Çok yaşayacak gözüyle bakılmıyor.
Yerine, oğlu Basir'i getirecekti.
Basir, Suriye Futbol ligi şampiyonu El Tahiha Futbol Kulübü'nün Başkanı.
Süvari binbaşısı olarak, dünyada ünlü konkurhipiklere katıldı.
Kupalar aldı.
Hızlı otomobil kullanıyor.
Suriye'yi fiilen yöneten oydu.
Halk tarafından seviliyordu.
Trafik kazasında öldü.
Diğer oğlu Beşar, babasının yerine geçecek kişi olarak kabullenilmişti..
Diş doktoru.
Popüler değil.
Halk tarafından benimsenmedi.
Hafız Esad'ın kardeşi Rıfat, Cumhurbaşkanı Yardımcısı sıfatıyla, parladı, güçlendi.

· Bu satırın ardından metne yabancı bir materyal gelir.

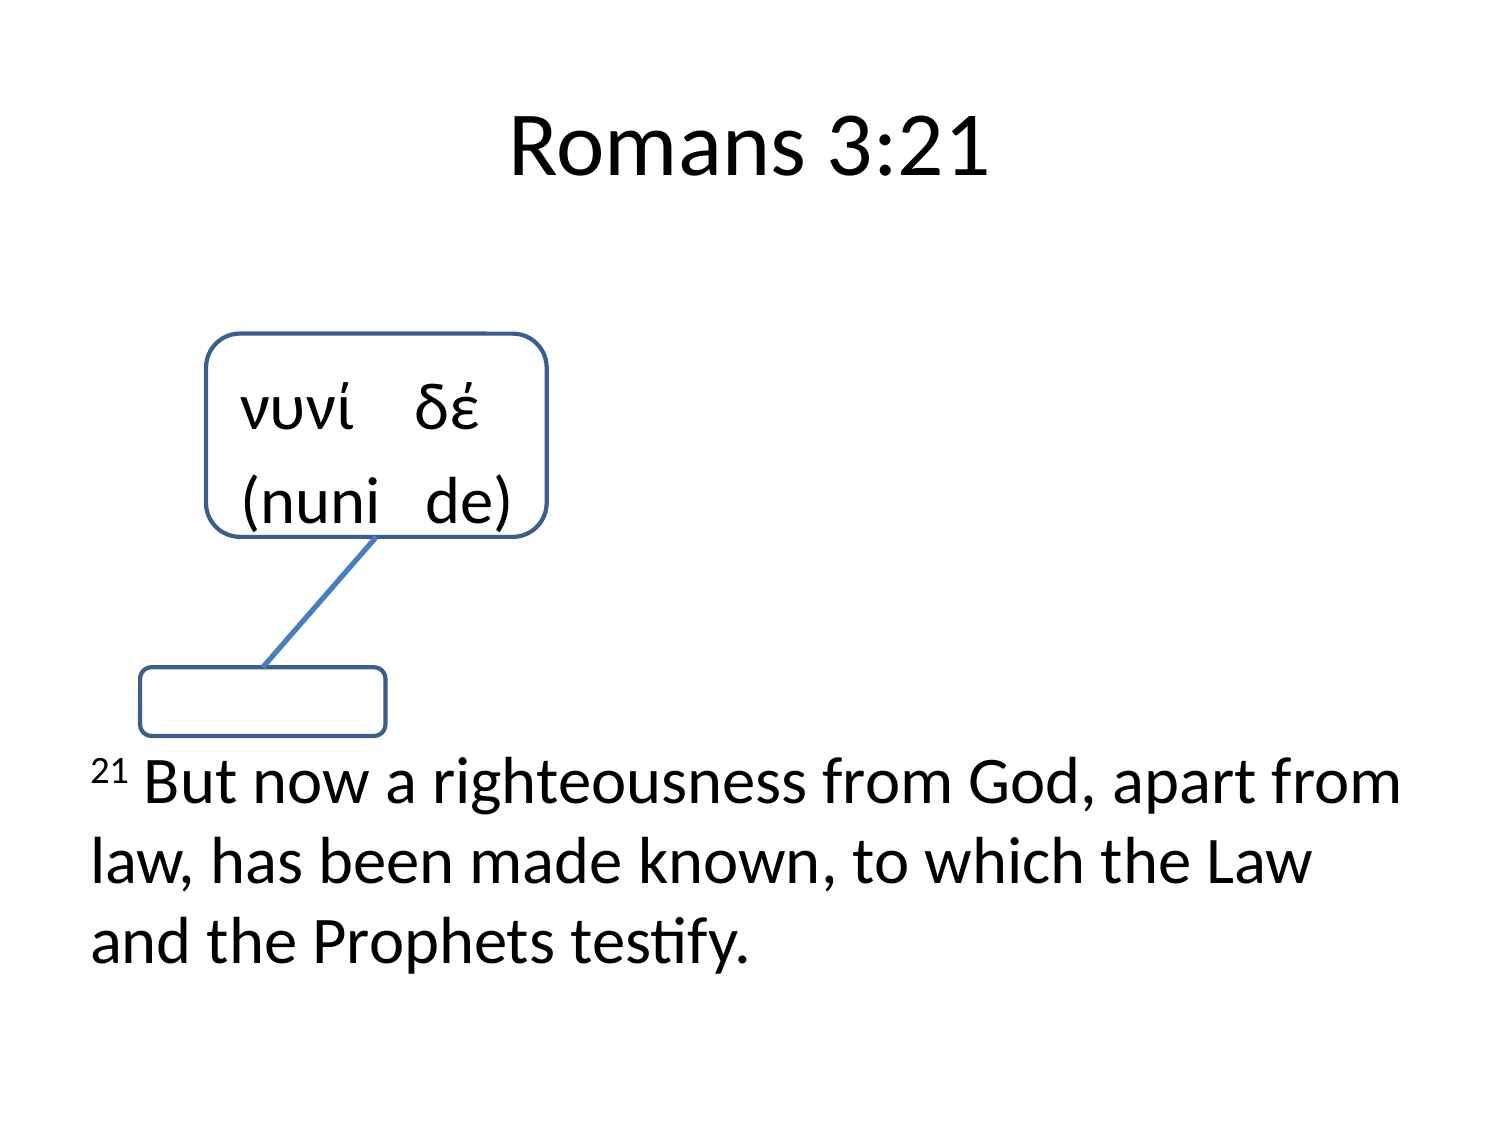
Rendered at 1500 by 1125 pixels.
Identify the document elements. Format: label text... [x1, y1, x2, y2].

title Romans 3:21 [75, 45, 1425, 233]
list νυνί δέ (nuni de) 21 But now a righteousness from God, apart from law, has been made known, to which the Law and the Prophets testify. [75, 262, 1425, 1005]
text_box [137, 665, 388, 739]
text_box [203, 331, 549, 539]
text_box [262, 536, 377, 668]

Ülkedeki Müslüman kardeşleri, ünlü Hama katliamı ile yok eden laik görüşlü ve Türkiye'yi referans veren bir politikacı.
PKK konusunda da, Hafız Esad'ı onaylamıyor.
"Terörü barındıran bir ülke olmanın, Suriye'yi yıprattığı" görüşünde.

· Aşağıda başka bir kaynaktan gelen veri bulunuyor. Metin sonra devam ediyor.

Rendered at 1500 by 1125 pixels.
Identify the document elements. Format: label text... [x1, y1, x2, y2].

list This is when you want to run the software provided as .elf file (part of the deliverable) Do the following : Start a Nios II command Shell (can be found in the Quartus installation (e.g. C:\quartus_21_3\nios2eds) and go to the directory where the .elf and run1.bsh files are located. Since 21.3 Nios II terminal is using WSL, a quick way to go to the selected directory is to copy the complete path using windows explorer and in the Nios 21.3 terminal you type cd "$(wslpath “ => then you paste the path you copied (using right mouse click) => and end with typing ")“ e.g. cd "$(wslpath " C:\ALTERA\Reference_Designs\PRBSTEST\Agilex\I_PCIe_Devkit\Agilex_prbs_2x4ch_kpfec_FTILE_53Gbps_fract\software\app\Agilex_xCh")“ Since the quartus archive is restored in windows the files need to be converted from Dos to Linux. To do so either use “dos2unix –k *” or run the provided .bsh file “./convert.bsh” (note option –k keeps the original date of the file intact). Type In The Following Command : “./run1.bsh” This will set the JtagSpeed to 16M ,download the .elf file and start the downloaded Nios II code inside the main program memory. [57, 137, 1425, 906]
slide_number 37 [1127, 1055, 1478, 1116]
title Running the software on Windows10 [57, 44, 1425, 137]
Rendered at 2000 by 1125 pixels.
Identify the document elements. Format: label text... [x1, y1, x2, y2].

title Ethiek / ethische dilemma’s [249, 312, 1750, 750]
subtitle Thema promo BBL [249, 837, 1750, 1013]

Esad, onun kuvvetlendiğini görünce, 6 ay önce, Paris'e sürdü..
Ama, Rıfat hala kuvvetli.
Özellikle, silahlı kuvvetlerde etkin.
Türkiye'nin olası bir harekatı, çok hassas bir çizgi çekecek.
Ya dış tehlike, halkı ve orduyu Esad'ın etrafında kenetlenecek... Ya da Esad'ı çökertip, Faruk'u getirtebilir.
Türkiye, bir aşiret değil, Bedevi zihniyetiyle de yönetilmiyor.
"Savaşın ve sonrasının hesapları iyi yapılmadan, bu adımlar atılmazdı" diye düşünmek isteriz.